The Congress had hoped to sweep rural areas. It did not quite do that but managed a marginal edge.(PTI file photo)
The Congress had hoped to sweep rural areas. It did not quite do that but managed a marginal edge.(PTI file photo)

About 94% of the votes were split up between the incumbent BJP and its main rival, the Congress. The Congress had hoped to sweep rural areas. It did not quite do that but managed a marginal edge.

Early indicators showed how rural and urban Gujarat voted. About 98 seats in the 182-member assembly fall in rural areas.

Map | Gujarat assembly election live results 2017

According to preliminary data, the Congress gained about one percentage point more rural seats than the BJP. The BJP won or led in 54 rural assembly segments, while the Congress was firmly saddled in 67. Opposite trends held in urban seats as the Congress managed to win or was winning in only 10 urban seats, compared to the BJP’s 46.

The Congress’ largest gains came from the countryside, particularly Saurashtra, a predominantly rural belt comprising 11 districts and a third of the state’s area. In this region, the Congress won or was leading in 32 seats, compared to 27 of the BJP. This translates to a loss of 15 seats for the BJP and a gain of 13 for the Congress.

Gujarat has been in the grip of a farm crisis for much of the last five years, as droughts in 2014 and 2015 shrivelled crops in many districts, including in the drought-prone Saurashtra.

Although Gujarat is an urbanised industrial state, agriculture is the primary occupation of nearly 49% of the state’s population, comprising 3.9 million households, according to the National Sample Survey Organisation (NSSO). This shows slow movement from the farm sector to non-farm employment, which is quite the accepted path of economic development.

The state has one of the highest levels of indebted farm households at 43% despite high growth over the years. This is just two percentage points below the all-India average farm household indebtedness of 45%, according to the NSSO.

“A one-on-one correlation between an agrarian distress and rural voting, one must say, is a little exaggerated. But in Gujarat, we do have a fairly bad patch in agriculture, if not a distress,” said farm economist Yoginder Kumar Alagh.

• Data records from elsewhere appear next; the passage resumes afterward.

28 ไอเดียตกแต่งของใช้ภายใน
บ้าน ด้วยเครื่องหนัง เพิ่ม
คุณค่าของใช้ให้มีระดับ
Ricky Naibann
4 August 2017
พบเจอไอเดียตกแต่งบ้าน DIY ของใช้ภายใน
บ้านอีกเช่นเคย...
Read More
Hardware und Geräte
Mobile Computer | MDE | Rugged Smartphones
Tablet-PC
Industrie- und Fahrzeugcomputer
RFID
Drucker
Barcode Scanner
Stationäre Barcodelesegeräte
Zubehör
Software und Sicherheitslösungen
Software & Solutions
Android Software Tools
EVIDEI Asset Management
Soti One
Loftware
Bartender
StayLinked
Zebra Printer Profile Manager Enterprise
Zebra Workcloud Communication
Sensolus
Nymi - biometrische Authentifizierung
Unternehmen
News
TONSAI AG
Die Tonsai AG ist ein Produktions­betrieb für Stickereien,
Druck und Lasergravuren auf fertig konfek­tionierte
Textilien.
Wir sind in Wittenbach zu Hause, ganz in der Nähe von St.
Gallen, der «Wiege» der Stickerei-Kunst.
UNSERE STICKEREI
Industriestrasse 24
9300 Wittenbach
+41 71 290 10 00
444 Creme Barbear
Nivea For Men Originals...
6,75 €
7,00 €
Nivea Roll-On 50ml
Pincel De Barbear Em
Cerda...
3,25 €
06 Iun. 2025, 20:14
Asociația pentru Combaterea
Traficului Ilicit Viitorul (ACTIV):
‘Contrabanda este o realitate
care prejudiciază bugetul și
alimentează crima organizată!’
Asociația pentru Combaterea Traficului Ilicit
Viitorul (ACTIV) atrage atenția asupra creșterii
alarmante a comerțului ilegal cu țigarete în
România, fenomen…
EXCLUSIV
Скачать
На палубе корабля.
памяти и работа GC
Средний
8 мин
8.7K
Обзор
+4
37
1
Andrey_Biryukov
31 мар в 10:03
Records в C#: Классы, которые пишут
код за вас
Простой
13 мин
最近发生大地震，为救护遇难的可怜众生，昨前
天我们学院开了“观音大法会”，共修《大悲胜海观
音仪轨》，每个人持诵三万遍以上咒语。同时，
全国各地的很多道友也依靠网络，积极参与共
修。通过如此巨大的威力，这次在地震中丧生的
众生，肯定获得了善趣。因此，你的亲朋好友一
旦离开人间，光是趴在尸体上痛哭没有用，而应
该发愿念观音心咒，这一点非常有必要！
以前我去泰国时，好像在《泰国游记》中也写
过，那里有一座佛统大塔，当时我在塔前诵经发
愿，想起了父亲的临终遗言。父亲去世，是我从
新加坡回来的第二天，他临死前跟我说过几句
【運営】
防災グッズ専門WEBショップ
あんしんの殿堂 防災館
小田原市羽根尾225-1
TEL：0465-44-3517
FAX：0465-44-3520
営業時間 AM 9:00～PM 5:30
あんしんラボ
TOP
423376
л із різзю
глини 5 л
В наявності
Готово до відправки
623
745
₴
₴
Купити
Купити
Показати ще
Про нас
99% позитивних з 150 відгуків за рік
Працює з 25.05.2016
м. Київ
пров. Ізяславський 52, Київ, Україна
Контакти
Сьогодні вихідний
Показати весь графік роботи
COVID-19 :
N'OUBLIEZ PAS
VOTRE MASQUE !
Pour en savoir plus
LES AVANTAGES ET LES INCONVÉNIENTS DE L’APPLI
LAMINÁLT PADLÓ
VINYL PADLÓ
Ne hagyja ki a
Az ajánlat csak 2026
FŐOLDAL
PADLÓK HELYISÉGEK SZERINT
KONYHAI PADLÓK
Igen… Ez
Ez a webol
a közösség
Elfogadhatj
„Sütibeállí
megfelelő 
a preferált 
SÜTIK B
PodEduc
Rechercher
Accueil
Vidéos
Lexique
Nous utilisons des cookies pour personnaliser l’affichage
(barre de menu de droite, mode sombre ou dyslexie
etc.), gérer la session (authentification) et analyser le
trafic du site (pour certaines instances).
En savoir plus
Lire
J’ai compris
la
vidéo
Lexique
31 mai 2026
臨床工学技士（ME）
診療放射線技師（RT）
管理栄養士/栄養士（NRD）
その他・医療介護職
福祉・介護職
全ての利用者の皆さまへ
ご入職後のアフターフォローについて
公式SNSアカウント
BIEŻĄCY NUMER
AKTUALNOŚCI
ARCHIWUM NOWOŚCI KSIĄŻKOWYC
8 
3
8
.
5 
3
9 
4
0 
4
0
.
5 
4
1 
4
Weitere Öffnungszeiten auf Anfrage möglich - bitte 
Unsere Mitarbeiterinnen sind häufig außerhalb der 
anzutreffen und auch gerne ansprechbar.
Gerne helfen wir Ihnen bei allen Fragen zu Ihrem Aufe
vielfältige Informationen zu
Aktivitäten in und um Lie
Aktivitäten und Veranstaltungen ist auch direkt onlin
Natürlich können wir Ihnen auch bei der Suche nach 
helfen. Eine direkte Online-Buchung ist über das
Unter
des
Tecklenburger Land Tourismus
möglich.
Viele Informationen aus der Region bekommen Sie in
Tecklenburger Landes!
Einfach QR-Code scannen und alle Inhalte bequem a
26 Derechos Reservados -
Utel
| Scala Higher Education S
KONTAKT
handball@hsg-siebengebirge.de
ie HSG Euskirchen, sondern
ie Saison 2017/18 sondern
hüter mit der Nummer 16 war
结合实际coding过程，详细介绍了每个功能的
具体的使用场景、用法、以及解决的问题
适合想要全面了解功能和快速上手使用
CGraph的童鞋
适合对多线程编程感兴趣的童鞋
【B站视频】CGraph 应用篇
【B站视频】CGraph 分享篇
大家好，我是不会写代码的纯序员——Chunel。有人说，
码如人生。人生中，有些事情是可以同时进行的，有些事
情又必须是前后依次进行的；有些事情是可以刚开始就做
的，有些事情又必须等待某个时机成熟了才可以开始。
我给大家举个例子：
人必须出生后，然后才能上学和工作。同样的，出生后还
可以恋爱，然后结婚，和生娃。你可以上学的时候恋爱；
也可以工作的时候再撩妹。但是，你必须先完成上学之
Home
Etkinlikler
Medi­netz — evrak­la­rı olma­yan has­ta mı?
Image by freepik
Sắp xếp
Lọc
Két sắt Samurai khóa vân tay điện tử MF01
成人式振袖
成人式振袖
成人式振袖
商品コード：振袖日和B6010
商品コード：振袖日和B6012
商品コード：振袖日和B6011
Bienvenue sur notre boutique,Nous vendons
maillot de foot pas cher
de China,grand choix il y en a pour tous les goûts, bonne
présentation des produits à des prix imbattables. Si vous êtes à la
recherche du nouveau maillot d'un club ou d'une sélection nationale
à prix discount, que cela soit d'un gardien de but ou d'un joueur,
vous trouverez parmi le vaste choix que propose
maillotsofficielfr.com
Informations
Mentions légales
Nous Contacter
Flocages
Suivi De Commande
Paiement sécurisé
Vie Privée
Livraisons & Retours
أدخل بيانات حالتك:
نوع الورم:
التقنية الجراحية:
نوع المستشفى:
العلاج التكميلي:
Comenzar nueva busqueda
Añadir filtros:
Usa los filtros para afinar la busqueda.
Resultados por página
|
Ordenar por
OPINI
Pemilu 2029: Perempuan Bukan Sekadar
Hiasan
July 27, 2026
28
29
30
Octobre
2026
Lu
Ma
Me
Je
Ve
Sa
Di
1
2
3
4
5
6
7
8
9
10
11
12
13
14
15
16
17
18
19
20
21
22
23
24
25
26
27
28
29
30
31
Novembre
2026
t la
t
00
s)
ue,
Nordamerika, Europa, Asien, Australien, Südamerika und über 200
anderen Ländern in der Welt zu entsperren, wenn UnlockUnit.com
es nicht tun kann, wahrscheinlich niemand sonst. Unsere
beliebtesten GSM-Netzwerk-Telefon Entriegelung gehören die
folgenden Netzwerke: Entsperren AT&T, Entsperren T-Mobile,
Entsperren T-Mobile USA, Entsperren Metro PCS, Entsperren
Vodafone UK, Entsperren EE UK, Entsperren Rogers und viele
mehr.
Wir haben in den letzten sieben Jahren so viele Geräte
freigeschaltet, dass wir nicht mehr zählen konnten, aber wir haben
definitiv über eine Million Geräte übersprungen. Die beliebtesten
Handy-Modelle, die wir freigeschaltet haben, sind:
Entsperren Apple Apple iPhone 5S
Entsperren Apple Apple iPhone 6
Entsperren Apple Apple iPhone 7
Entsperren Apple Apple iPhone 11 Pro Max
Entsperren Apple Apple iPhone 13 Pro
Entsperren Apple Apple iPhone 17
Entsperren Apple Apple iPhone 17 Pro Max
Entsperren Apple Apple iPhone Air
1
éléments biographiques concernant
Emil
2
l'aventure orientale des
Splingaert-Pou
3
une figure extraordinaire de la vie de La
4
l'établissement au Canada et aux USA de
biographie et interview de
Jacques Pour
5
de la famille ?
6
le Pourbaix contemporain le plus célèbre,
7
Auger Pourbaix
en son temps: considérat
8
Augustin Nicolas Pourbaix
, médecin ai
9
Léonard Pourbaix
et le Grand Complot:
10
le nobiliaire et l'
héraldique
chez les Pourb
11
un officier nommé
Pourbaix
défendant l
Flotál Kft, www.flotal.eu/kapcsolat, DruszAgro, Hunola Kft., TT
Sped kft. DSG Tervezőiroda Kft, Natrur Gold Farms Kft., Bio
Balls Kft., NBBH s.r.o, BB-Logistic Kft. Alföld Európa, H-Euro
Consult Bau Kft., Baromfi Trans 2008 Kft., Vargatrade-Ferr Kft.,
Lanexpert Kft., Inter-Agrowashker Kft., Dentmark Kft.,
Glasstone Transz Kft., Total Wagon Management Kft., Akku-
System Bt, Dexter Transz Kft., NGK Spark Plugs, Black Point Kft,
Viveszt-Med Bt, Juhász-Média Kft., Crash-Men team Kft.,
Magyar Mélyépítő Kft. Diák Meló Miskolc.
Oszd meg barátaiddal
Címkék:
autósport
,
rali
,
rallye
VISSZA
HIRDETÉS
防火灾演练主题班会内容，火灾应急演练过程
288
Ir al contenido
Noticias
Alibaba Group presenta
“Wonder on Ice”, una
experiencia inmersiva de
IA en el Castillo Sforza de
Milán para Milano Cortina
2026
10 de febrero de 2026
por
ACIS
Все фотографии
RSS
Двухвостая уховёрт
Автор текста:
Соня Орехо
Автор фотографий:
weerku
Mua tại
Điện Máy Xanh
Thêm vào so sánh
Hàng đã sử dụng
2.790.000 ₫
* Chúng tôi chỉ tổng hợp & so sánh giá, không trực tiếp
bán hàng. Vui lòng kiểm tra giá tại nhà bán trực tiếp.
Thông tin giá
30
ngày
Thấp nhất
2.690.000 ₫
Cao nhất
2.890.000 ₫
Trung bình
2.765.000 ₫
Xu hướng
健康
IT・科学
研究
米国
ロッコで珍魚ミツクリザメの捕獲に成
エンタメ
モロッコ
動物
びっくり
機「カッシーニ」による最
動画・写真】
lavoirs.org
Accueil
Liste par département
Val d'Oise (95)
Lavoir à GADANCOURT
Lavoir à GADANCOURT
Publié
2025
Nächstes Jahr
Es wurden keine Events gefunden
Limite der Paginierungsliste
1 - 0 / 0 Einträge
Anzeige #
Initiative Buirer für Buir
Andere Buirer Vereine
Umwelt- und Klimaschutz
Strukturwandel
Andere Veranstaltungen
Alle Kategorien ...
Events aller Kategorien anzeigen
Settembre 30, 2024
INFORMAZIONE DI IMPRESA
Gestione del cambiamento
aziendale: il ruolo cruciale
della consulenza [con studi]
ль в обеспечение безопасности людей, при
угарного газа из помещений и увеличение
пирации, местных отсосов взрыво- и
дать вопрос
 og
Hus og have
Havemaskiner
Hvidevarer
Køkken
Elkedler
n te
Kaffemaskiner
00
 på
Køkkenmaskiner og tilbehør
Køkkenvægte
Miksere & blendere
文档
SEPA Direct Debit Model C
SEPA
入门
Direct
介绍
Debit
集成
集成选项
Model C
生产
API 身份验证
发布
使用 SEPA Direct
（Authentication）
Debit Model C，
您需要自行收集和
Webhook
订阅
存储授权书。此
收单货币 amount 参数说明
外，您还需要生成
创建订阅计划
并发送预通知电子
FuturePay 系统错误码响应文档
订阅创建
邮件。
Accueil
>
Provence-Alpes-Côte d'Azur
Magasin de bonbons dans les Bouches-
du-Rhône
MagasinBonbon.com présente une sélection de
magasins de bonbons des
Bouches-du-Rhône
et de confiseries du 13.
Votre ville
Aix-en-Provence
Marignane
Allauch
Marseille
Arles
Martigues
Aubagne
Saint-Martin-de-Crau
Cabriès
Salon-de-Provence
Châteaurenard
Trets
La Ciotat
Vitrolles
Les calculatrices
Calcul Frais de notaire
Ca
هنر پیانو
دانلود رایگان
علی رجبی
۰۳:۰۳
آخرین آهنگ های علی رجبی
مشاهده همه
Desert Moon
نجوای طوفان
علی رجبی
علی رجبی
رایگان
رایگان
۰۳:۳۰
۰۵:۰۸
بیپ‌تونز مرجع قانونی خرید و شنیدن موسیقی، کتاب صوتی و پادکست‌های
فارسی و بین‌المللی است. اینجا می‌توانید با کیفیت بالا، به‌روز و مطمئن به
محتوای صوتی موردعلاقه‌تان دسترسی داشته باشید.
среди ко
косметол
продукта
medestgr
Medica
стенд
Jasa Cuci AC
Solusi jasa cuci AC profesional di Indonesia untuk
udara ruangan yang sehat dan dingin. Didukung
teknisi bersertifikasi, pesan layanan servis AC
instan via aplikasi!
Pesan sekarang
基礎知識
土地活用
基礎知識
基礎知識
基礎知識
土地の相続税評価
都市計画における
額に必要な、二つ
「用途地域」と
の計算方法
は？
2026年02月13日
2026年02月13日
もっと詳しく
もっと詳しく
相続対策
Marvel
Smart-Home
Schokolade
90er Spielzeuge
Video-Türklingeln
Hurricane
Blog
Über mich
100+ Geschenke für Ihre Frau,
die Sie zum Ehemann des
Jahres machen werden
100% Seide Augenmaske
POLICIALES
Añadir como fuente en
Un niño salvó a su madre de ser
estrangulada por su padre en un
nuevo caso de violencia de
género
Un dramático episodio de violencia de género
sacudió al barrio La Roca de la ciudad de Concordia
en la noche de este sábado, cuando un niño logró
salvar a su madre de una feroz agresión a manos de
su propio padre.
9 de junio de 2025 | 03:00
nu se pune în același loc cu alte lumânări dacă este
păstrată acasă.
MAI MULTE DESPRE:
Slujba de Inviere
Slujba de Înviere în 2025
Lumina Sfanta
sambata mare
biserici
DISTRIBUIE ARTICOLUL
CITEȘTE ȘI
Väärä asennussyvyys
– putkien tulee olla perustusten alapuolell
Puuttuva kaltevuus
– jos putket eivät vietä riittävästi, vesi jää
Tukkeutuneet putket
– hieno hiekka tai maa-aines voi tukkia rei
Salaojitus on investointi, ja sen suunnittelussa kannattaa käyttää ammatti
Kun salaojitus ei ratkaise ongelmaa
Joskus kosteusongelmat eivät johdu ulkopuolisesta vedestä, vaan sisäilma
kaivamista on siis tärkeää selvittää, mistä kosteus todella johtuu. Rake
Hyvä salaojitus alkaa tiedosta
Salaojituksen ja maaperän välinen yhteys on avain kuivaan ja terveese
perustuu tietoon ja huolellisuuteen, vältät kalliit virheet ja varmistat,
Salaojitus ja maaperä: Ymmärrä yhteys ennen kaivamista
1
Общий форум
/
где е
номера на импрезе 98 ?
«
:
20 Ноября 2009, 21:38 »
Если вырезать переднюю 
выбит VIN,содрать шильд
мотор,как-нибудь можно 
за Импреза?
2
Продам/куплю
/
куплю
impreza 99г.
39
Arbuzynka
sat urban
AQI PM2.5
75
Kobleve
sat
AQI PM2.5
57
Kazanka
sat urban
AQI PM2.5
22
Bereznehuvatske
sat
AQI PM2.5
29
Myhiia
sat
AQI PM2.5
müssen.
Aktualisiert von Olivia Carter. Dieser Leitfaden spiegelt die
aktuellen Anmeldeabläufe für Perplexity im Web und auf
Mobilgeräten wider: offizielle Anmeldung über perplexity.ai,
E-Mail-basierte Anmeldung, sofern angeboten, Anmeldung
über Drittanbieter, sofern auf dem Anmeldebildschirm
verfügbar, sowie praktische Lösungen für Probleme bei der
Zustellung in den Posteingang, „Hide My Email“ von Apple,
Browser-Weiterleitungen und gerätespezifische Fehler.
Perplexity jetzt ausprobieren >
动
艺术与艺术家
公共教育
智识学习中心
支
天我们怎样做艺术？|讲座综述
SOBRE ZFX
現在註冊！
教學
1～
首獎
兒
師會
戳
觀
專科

Alagh said although many economists had criticised the NDA government’s farm loan waivers, there was a clear deterioration in farm incomes that warranted such interventions. One of the main reasons for the crisis in Gujarat’s agriculture is that the “terms of trade” have moved “decisively” against agriculture in the past four years.

Agricultural “terms of trade”, in the context of the domestic economy, refers to the ratio between the combined index of prices received by farmers in contrast to the combined index of prices paid by farmers for different items purchased. In a way, it is a measure of the difference between income and expenditure.

According to Alagh’s calculations, the terms of trade for all other sectors had gone up by about 20% in Gujarat, against a drop of about 5% in the farm sector. Despite market linkages, the surplus in Gujarat’s rural incomes is thinly spread. The monthly average income of farm households, according to the NSSO, is Rs 7,926, against an expenditure of Rs 7,672.

There are two distinct characteristics of Gujarat’s agriculture. One it is highly commercialised, and two, it operates largely in a cooperative model. “Demonetisation did affect agriculture and farmers haven’t been adequately compensated,” Ahmedabad political analyst Maheshwari Jani said.

When demonetisation was announced on November 9, 2016, the Reserve Bank of India (RBI) did not allow cooperative banks to accept the demonetised currency.

“Since Gujarat has a cooperative-based agriculture, credit for first-stage processing of food crops was certainly affected,” says Alagh.

Clearly, the decline in the BJP’s seats and dissent among farmers was not enough to have caused a major upset in terms. The Congress, on the other hand, tapped into rural votes but it did not make up for its lack of inroads in urban belts.